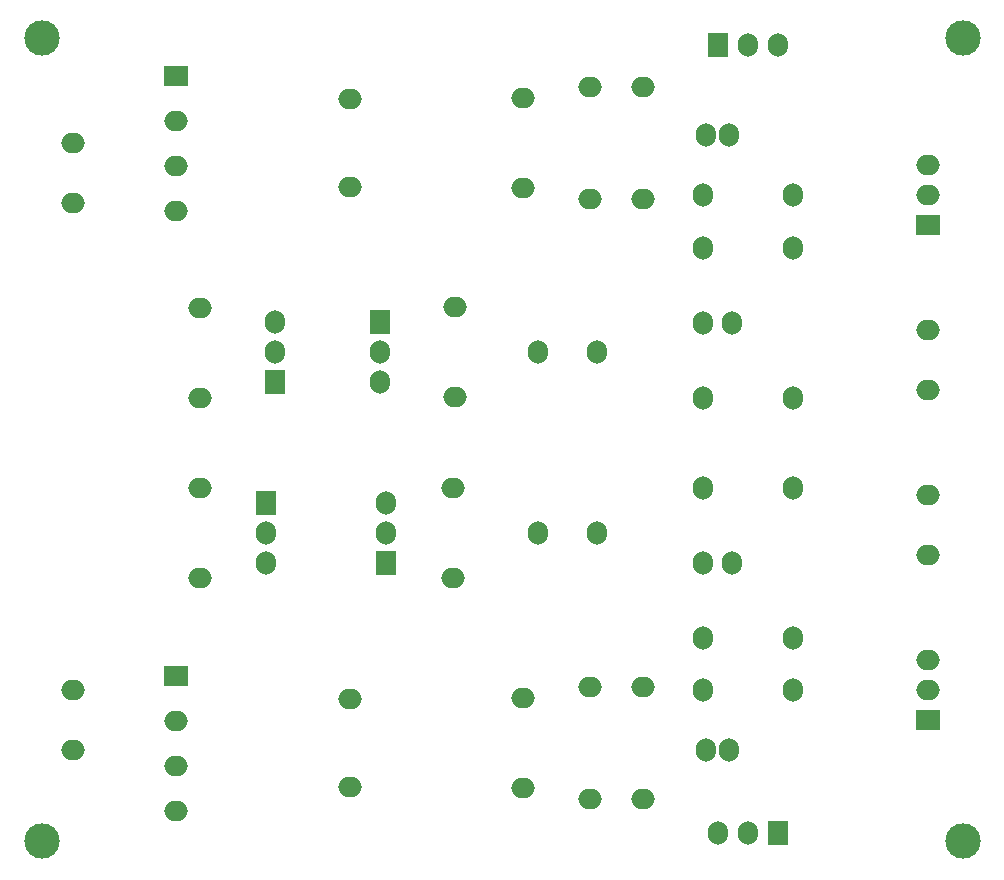
<source format=gtl>
G04*
G04 #@! TF.GenerationSoftware,Altium Limited,Altium Designer,22.10.1 (41)*
G04*
G04 Layer_Physical_Order=1*
G04 Layer_Color=255*
%FSLAX25Y25*%
%MOIN*%
G70*
G04*
G04 #@! TF.SameCoordinates,29EE3482-A75D-48CA-8BFF-185FBC0ED275*
G04*
G04*
G04 #@! TF.FilePolarity,Positive*
G04*
G01*
G75*
%ADD16O,0.07874X0.06693*%
%ADD17R,0.07874X0.06693*%
%ADD20R,0.06693X0.07874*%
%ADD21O,0.06693X0.07874*%
%ADD22C,0.11811*%
D16*
X72500Y167500D02*
D03*
Y197500D02*
D03*
X30000Y252500D02*
D03*
Y232500D02*
D03*
X64350Y229941D02*
D03*
Y244941D02*
D03*
Y259941D02*
D03*
X315000Y245000D02*
D03*
Y235000D02*
D03*
X220000Y233720D02*
D03*
Y271280D02*
D03*
X315000Y170000D02*
D03*
Y190000D02*
D03*
X122500Y237736D02*
D03*
Y267264D02*
D03*
X202500Y271280D02*
D03*
Y233720D02*
D03*
X157500Y167736D02*
D03*
Y197736D02*
D03*
X180000Y267500D02*
D03*
Y237500D02*
D03*
X315000Y70000D02*
D03*
X72500Y137500D02*
D03*
Y107500D02*
D03*
X315000Y135000D02*
D03*
Y115000D02*
D03*
X122500Y67264D02*
D03*
Y37736D02*
D03*
X180000Y37500D02*
D03*
Y67500D02*
D03*
X64350Y59941D02*
D03*
Y44941D02*
D03*
Y29941D02*
D03*
X156909Y107500D02*
D03*
Y137500D02*
D03*
X30000Y70000D02*
D03*
Y50000D02*
D03*
X315000Y80000D02*
D03*
X202500Y71280D02*
D03*
Y33720D02*
D03*
X220000Y71280D02*
D03*
Y33720D02*
D03*
D17*
X64350Y274941D02*
D03*
X315000Y225000D02*
D03*
Y60000D02*
D03*
X64350Y74941D02*
D03*
D20*
X97500Y172736D02*
D03*
X245000Y285000D02*
D03*
X132500Y192736D02*
D03*
X94409Y132500D02*
D03*
X134409Y112500D02*
D03*
X265000Y22500D02*
D03*
D21*
X97500Y182736D02*
D03*
Y192736D02*
D03*
X255000Y285000D02*
D03*
X265000D02*
D03*
X270000Y217500D02*
D03*
X240000D02*
D03*
X204842Y182736D02*
D03*
X185158Y182736D02*
D03*
X249921Y192500D02*
D03*
X240079D02*
D03*
X240000Y167500D02*
D03*
X270000D02*
D03*
X248937Y255000D02*
D03*
X241063D02*
D03*
X240000Y235000D02*
D03*
X270000D02*
D03*
X132500Y172736D02*
D03*
Y182736D02*
D03*
X240000Y87500D02*
D03*
X240079Y112500D02*
D03*
X270000Y137500D02*
D03*
X185158Y122500D02*
D03*
X204843D02*
D03*
X270000Y87500D02*
D03*
X94409Y122500D02*
D03*
Y112500D02*
D03*
X134409Y122500D02*
D03*
Y132500D02*
D03*
X255000Y22500D02*
D03*
X245000D02*
D03*
X249921Y112500D02*
D03*
X240000Y137500D02*
D03*
X248937Y50000D02*
D03*
X241063D02*
D03*
X270000Y70000D02*
D03*
X240000D02*
D03*
D22*
X326772Y287402D02*
D03*
X19685D02*
D03*
X326772Y19685D02*
D03*
X19685D02*
D03*
M02*

</source>
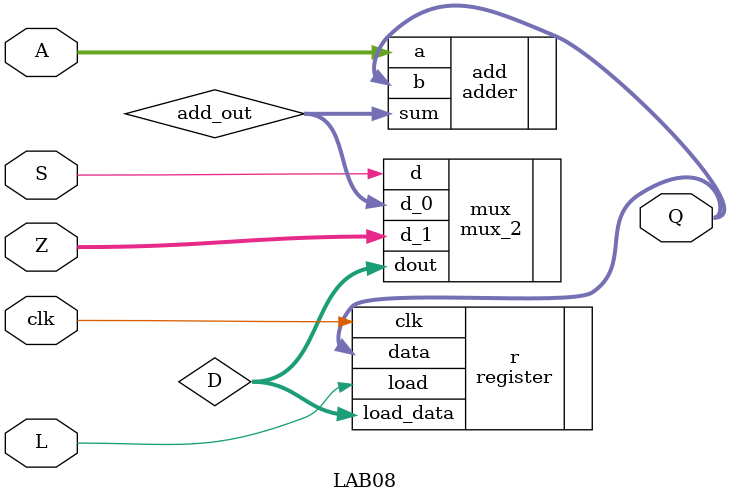
<source format=v>
module LAB08(A,S,L,Z,Q,clk);
input	[7:0] A;
input			S;
input			L;
input [7:0] Z;
input			clk;
output[7:0]	Q;

wire	[7:0]	D;
wire	[7:0]	Q;
wire	[7:0]	add_out;

adder add(
	.a(A),
	.b(Q),
	.sum(add_out)
	);

mux_2 mux(
	.d_0(add_out),
	.d_1(Z),
	.dout(D),
	.d(S)
	);

register r(
	.load_data(D),
	.data(Q),
	.load(L),
	.clk(clk)
	);

endmodule
</source>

TASK TO COMPLETE.
The task calls for every line of the material that contains the string "input".

RESPONSE.
input	[7:0] A;
input			S;
input			L;
input [7:0] Z;
input			clk;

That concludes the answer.